Audubon, John James

from The New Book of Knowledge®

Source: ART


In the early 1800's John James Audubon was living on the American frontier. He dressed in buckskin and wore his hair long, but he was a different kind of pioneer. His work was the lifelike painting of birds in their natural surroundings.


John James Audubon. 1785-1851, American. White Heron. The Huntington Library, Art Collections, and Botanical Gardens, San Marino, California, USA. © Huntington Library / SuperStock

Audubon was born on his father's plantation in Les Cayes, Santo Domingo (now Haiti), on April 26, 1785. The father, a trader and sea captain, returned to France in 1789, taking his son with him. In the town of Nantes, young Jean Jacques--the French for John James--went to school, but his real interests were the outdoors and painting.
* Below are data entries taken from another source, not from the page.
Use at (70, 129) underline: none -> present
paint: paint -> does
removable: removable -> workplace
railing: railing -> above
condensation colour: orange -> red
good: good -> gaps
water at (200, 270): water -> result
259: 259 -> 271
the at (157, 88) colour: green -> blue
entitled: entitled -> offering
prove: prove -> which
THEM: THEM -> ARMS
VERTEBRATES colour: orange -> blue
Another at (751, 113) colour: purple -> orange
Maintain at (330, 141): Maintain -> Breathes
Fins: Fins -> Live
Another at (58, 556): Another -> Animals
In 1803 John was sent to live at Mill Grove, an estate his father owned near Valley Forge, Pennsylvania. After a short time he went back to France, returning to Pennsylvania in 1806. Audubon later moved to Louisville, Kentucky, where he set up a general store. In 1808 he married Lucy Bakewell, a neighbor from Mill Grove, and took her to Louisville. But the store soon failed, as did all the other business ventures that Audubon tried. Instead of attending to business, he was usually exploring the wilderness.
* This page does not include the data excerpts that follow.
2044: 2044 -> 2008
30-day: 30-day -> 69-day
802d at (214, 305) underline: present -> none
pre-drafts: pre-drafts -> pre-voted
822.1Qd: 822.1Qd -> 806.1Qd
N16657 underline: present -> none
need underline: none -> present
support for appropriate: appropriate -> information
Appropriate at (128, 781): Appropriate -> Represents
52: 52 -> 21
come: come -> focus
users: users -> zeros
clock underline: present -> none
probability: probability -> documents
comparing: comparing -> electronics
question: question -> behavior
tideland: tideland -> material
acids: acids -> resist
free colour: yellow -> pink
At first Audubon hunted for food and sport, but he became more and more interested in studying birds. He sketched them in the wild. Then, to get more detail, he began to bring specimens home. He made his paintings in watercolor and chalk. Audubon also made the first known banding experiments on American wild birds. He tied thread around the legs of baby birds and later observed that some had returned to their place of birth to nest.
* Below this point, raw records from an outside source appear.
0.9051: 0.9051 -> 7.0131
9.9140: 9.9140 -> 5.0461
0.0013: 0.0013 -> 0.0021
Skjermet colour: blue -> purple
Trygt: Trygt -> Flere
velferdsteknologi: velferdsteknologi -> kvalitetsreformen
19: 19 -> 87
By 1819, Audubon was bankrupt. He now had only one aim: to complete his collection of bird paintings for publication. In 1821 he traveled down the Ohio and Mississippi rivers, searching for birds and earning a little money by painting portraits. When he arrived in New Orleans, he sent for his wife and two sons. Lucy became a governess and was the main support of the family for the next twelve years.

Audubon began a search for someone to publish his work. Reproduction of his paintings required great skill and expense. In 1826, having failed to find a publisher in America, Audubon went to England and Scotland, where he was well received. He was elected to the Royal Society of Edinburgh in 1827.

In London that same year, Audubon finally found financial support, as well as an engraver who could reproduce his bird paintings. During the next eleven years, Birds of America appeared in four large volumes, one of the rarest and most ambitious works ever published. Between 1831 and 1839, with the help of the Scottish naturalist William Macgillivray, Audubon also wrote five volumes of text to accompany the engravings. This work contained life histories of nearly 500 bird species.

The books brought him money and fame. In 1841, Audubon was able to buy a Hudson River estate. He worked on a book and paintings of the animals of North America, which his sons completed after his death on January 27, 1851.

Audubon's interest in all wildlife is honored by today's National Audubon Society, which is dedicated to the protection of wild creatures and their habitats.